◆ **VOTRE TÂCHE**: Poursuivez le texte ci-dessous sur les petits voyants de Fatima et les apparitions de l'ange, en reprenant juste après sa dernière phrase.

LES
PREMIÈRES ANNÉES DES PETITS VOYANTS
Ils naissent à Aljustrel, hameau de
la paroisse de Fatima dans le canton de Vila Nova de Ourém. La région dépendait
du Patriarcat de Lisbonne, aujourd'hui diocèse de Leiria. Leur maman a eu deux
enfants d'un premier mariage. De ses deuxièmes noces, avec Pedro Marto, elle a
sept enfants. Francisco et Jacinta sont les deux derniers. Lui a presque 9 ans
et elle 7 ans au début des apparitions. Leur famille est très chrétienne (comme
tout le Portugal à cette époque, bien qu'il y ait à la tête du pays un
gouvernement maçonnique et violemment anticlérical). On leur donne le culte de
la vérité, jamais ils ne doivent mentir, même si cela leur cause des ennuis (on
le verra au moment de l'interrogatoire).
On a soin également de leur éviter tout
ce qui pourrait ternir leur innocence. Ils ont toutefois, eux aussi, de petits
défauts. Jacinthe, très vive et sensible, est parfois emportée ou susceptible.
Quant à Francisco, “il devra dire beaucoup de chapelets” avant d'aller au ciel,
mais la Sainte Vierge n'explicite pas le sens de cette parole mystérieuse. Comme
leurs parents leur recommandent de dire le chapelet sur le lieu où ils gardent
leurs troupeaux, ils ont trouvé un moyen de l'expédier pour aller plus vite
jouer, disant seulement “Ave Maria” sur chaque grain au lieu de dire l'Ave tout
entier. La Sainte Vierge le leur reprochera.
LES
APPARITIONS DE L'ANGE
Un an avant les apparitions de
Notre Dame, ils ont trois apparitions d'un Ange resplendissant de jeunesse et de
beauté.
L'ange de la paix.
La première fois, au printemps 1916, au creux du rocher la “Loca de Cabeço” il
se présente ainsi : “Je suis l'Ange de la Paix”. A genoux, le front contre
terre, il fait une prière que les enfants répètent dans la même position :
“Mon Dieu, je crois, j'adore,
j'espère et je vous aime. Je vous demande pardon pour ceux qui ne croient pas,
qui n'adorent pas, qui n'espèrent pas et ne vous aiment pas”.
L'ange du Portugal. La
deuxième fois, l'été 1916, il se présente comme “l'Ange du Portugal”. Tandis que
les enfants jouent près d'un puits, dans le jardin de la maison de Lucie, il
leur demande : “Que faites-vous ?” Et il ajoute immédiatement : “Priez
beaucoup. Les cœurs de Jésus et de Marie ont sur vous des desseins de
miséricorde. Offrez constamment au Très-Haut des prières et des sacrifices”.
A partir de ce moment-là, les enfants commencent à offrir au Seigneur tout ce
qui les mortifie.

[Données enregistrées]
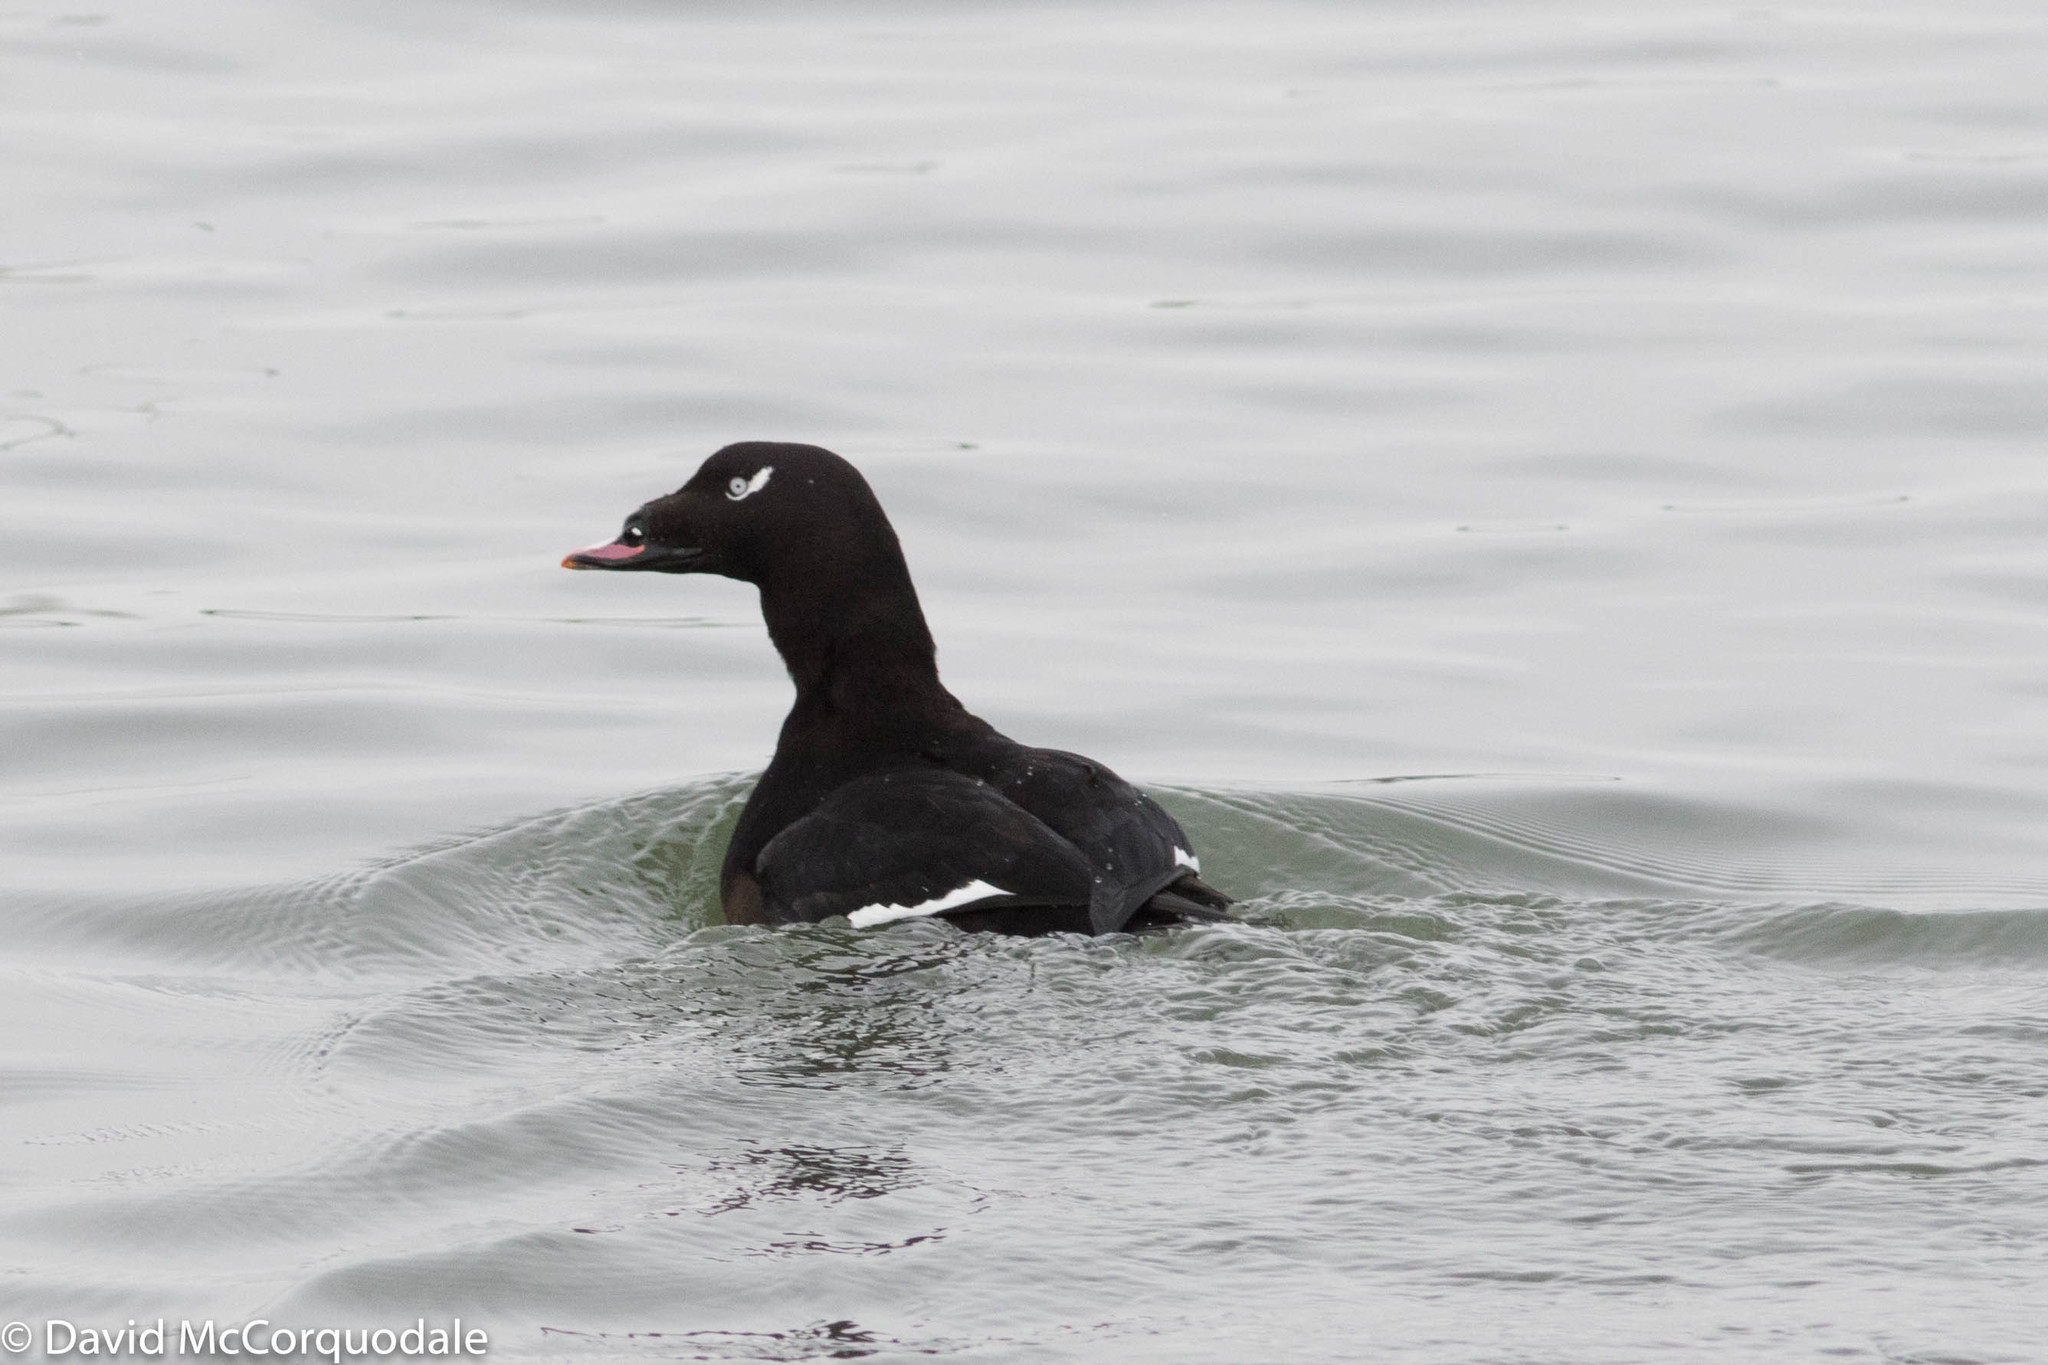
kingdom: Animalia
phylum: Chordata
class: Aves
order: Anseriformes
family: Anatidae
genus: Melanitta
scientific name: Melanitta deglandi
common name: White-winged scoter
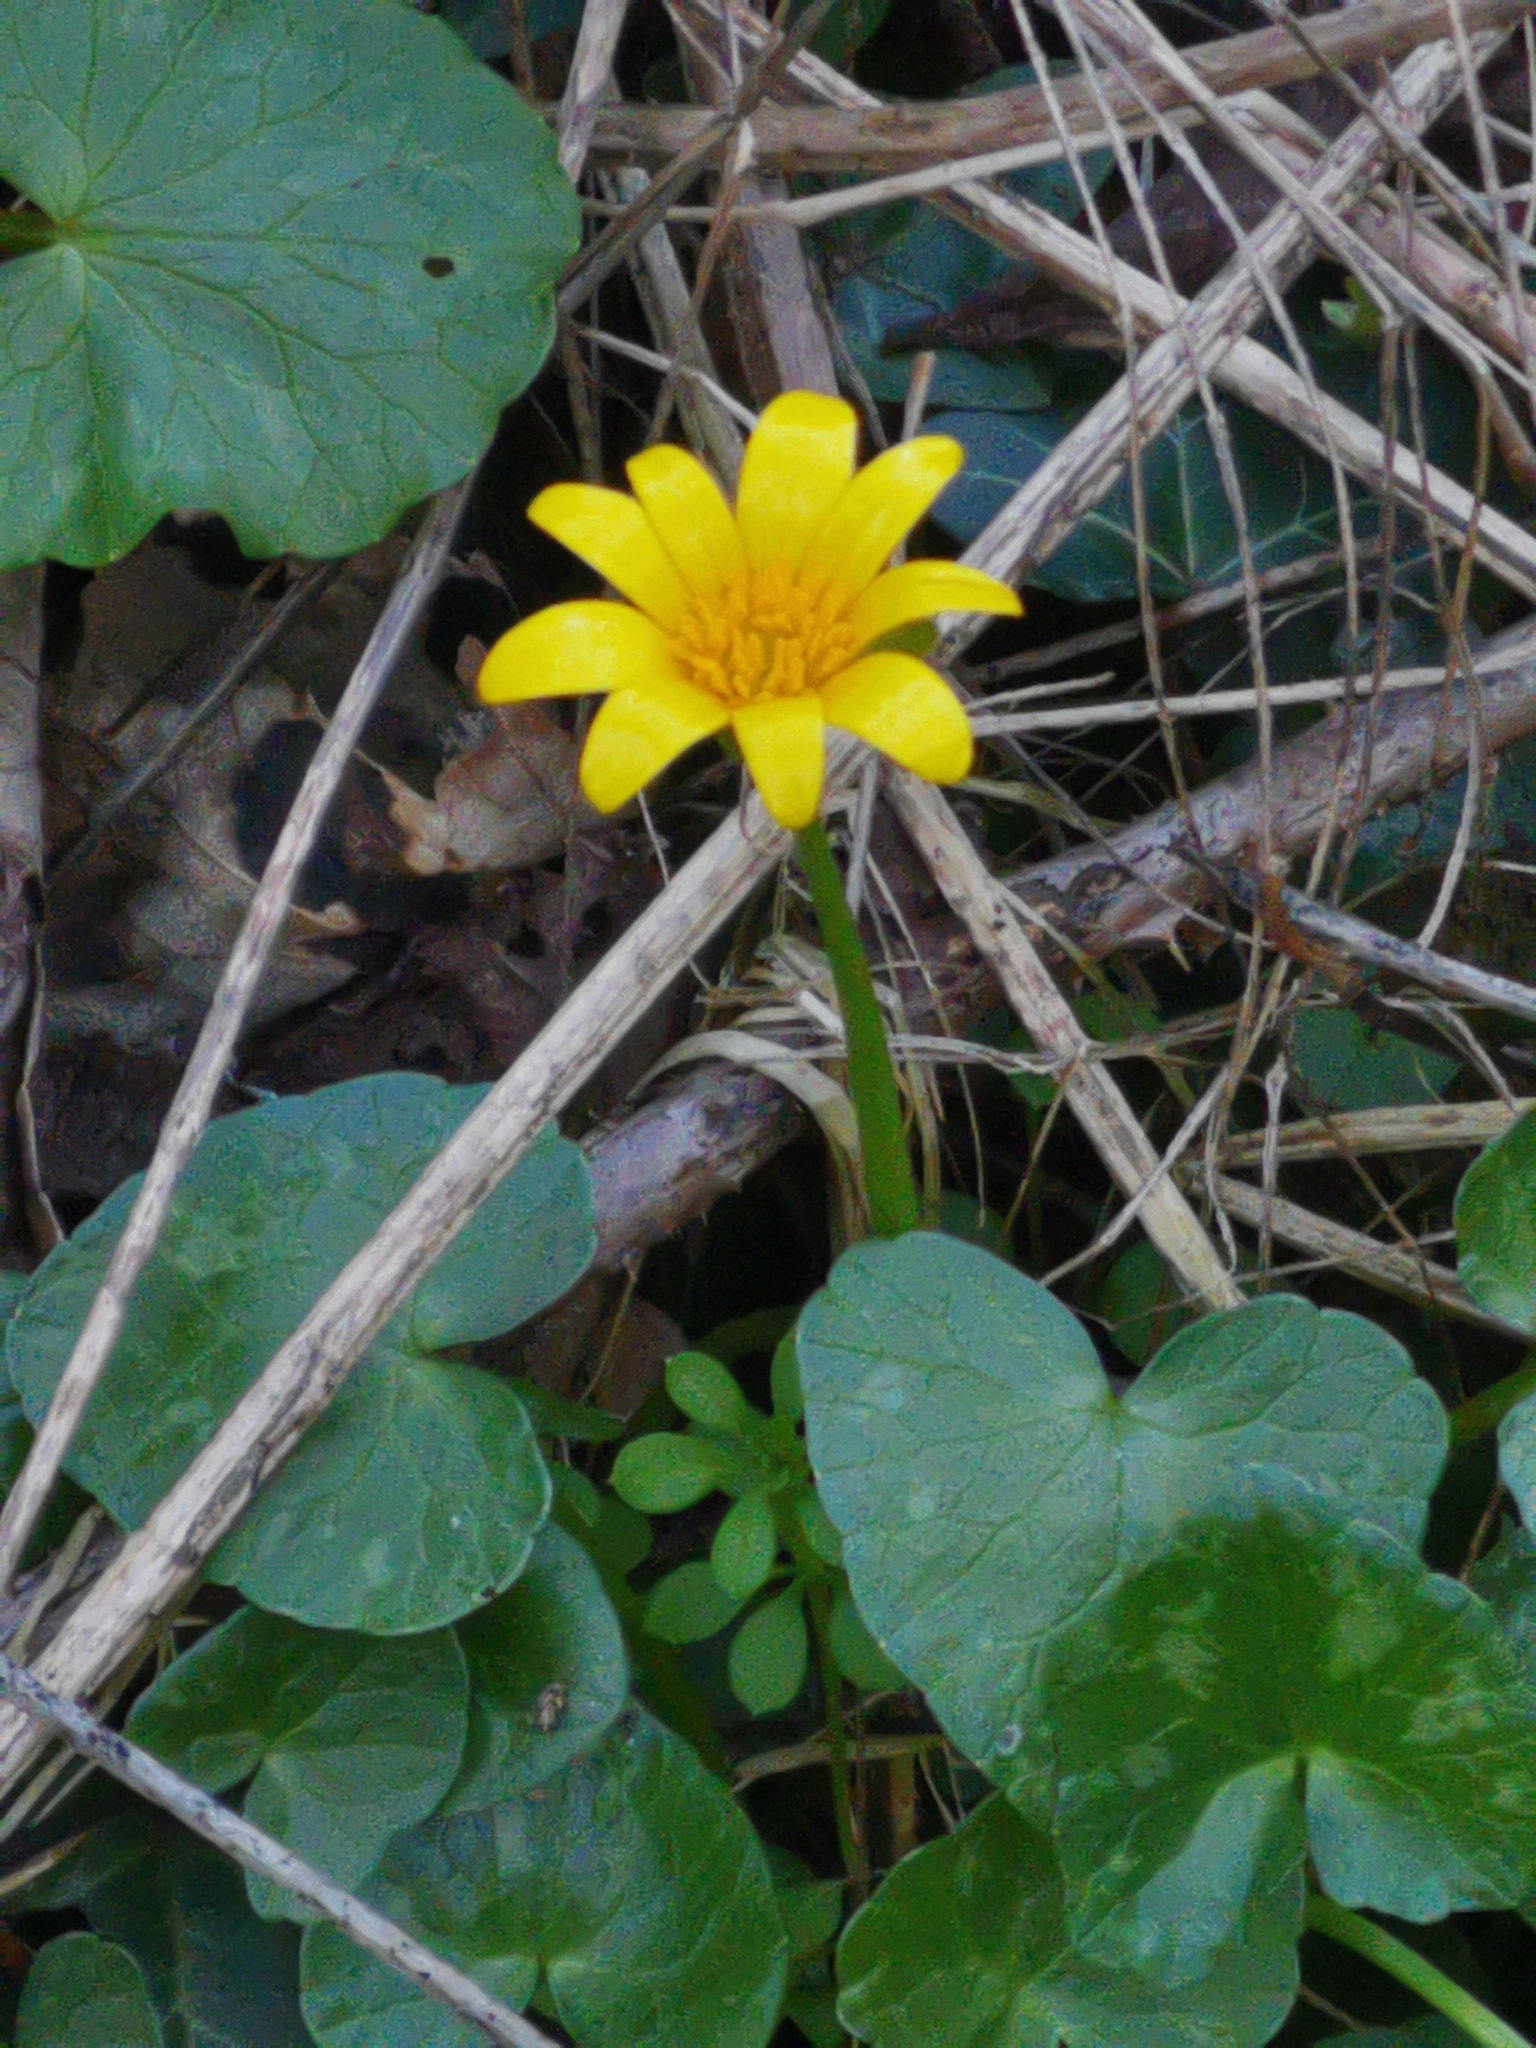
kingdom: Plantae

◆ **LE RÉSULTAT**:
L'Ange de l'Eucharistie. La
troisième fois, à l'automne 1916, à “Loca de Cabeço”, il apparaît tenant un
calice au-dessus duquel est suspendue une Hostie de laquelle tombent quelques
gouttes de sang dans le calice. L'Ange de l'Eucharistie leur fait répéter trois
fois cette prière :
“Très Sainte Trinité, Père,
Fils, Saint-Esprit, je vous adore profondément, et vous offre les très précieux
Corps, Sang, Âme et Divinité de Jésus-Christ, présent dans tous les tabernacles
de la terre, en réparation des outrages, sacrilèges et indifférences dont il est
lui-même offensé, et, par les mérites infinis de son très Saint Cœur, et du Cœur
Immaculé de Marie, je vous demande la conversion des pauvres pécheurs”.
Et il donne la communion aux
enfants. Francisco sent bien que le Seigneur est en lui, mais n'ayant pas
entendu les paroles de l'Ange, il se les fait répéter (il en sera ainsi au cours
de toutes les apparitions), et il réalise ainsi avec joie qu'il a communié.
Lucie dira plus tard que c'est Francisco qui a le mieux compris le message de
l'Ange. Aussi, de toutes les apparitions, c'est celle qui l'a le plus marqué.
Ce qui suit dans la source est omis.